Ancak konuyu Sayın Vali’ye sorduğumda, “Bu konuda benimle görüşen olmadı.” cevabını aldım.
Tekrar konuştuğumuzdaysa, bu kez “Yok, başka konular için görüşmüştük.” diyerek konuyu değiştirmeye çalıştı.
Ve ardından da “Haberinizi yazmadan önce beni arasaydınız.
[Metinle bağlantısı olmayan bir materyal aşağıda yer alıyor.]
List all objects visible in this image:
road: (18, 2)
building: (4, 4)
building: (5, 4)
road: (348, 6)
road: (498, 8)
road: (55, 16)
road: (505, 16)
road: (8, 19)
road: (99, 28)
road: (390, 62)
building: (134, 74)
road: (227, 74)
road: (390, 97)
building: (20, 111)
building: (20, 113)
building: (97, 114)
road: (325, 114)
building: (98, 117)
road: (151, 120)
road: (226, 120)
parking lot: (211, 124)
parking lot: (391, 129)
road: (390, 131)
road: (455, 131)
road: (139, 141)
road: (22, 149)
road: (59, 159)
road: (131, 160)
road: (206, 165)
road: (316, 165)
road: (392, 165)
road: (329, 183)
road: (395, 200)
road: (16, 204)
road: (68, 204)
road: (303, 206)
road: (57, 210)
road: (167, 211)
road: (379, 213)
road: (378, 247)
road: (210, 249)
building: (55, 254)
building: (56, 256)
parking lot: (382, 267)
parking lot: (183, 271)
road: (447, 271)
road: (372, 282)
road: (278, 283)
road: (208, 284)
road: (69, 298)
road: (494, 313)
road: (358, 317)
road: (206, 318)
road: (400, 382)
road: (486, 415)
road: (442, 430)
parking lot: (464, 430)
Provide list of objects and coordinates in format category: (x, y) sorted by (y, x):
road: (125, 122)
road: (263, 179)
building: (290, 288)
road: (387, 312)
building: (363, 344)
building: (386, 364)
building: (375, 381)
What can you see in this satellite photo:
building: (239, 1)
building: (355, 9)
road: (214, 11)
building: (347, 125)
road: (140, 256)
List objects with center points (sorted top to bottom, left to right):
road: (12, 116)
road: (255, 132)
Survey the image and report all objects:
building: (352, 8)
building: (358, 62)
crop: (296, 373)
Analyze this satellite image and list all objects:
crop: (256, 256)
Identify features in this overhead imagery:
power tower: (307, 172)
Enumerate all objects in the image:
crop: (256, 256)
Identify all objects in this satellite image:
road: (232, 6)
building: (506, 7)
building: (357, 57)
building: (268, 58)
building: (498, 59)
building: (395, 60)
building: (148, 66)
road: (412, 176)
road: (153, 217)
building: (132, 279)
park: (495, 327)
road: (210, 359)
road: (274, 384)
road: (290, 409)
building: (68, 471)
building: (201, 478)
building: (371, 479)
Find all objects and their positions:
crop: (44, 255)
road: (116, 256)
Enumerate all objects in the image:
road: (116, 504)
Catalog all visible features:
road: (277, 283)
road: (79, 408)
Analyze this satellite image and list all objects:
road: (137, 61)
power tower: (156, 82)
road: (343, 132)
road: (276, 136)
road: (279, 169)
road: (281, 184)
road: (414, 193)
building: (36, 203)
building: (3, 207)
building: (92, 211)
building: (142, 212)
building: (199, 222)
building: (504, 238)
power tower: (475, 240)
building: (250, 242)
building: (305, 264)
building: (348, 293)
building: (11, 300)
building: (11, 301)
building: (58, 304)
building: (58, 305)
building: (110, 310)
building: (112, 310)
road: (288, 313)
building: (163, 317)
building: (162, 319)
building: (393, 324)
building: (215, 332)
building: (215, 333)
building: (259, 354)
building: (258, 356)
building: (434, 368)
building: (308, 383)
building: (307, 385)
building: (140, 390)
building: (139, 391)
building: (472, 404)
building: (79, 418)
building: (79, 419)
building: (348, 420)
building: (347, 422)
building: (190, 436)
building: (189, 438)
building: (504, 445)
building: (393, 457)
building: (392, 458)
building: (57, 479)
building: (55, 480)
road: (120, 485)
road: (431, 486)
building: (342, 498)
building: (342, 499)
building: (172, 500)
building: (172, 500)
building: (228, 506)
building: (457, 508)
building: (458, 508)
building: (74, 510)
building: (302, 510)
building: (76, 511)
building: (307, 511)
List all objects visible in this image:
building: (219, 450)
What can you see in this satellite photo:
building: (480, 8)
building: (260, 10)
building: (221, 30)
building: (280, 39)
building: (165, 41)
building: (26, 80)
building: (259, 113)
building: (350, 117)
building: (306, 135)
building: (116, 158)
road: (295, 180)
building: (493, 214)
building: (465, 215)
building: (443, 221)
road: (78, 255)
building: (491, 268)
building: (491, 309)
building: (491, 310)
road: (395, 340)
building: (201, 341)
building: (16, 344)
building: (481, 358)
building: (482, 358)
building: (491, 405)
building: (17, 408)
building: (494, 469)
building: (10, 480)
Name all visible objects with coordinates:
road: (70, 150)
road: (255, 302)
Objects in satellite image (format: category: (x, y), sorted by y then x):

Çapsız gazeteci.” diyerek seviyeyi düşürdü.
Dar bir pencereden bakarak gazetecilik yaptığımı savunan Sayın Başkan ya Sivas’ta yaşamıyor, ya da bilinçli bir şekilde o cümleleri kuruyor.
Oysa gerçek Atatürkçülük; eleştiriden korkmamak, açıklığı ve doğruluğu savunmaktır.
Ne yazık ki Atatürkçü Düşünce Derneği gibi saygın bir kurumun, kişisel egoların gölgesinde kalması insanı üzüyor.
ADD, birilerinin dar çevresinde dönen bir yapı değil, toplumun her kesimini kucaklayan bir fikir yuvası olmalı.
Allah aşkına…
Atatürkçü Düşünce Derneği
kimlerin elinde kalmış?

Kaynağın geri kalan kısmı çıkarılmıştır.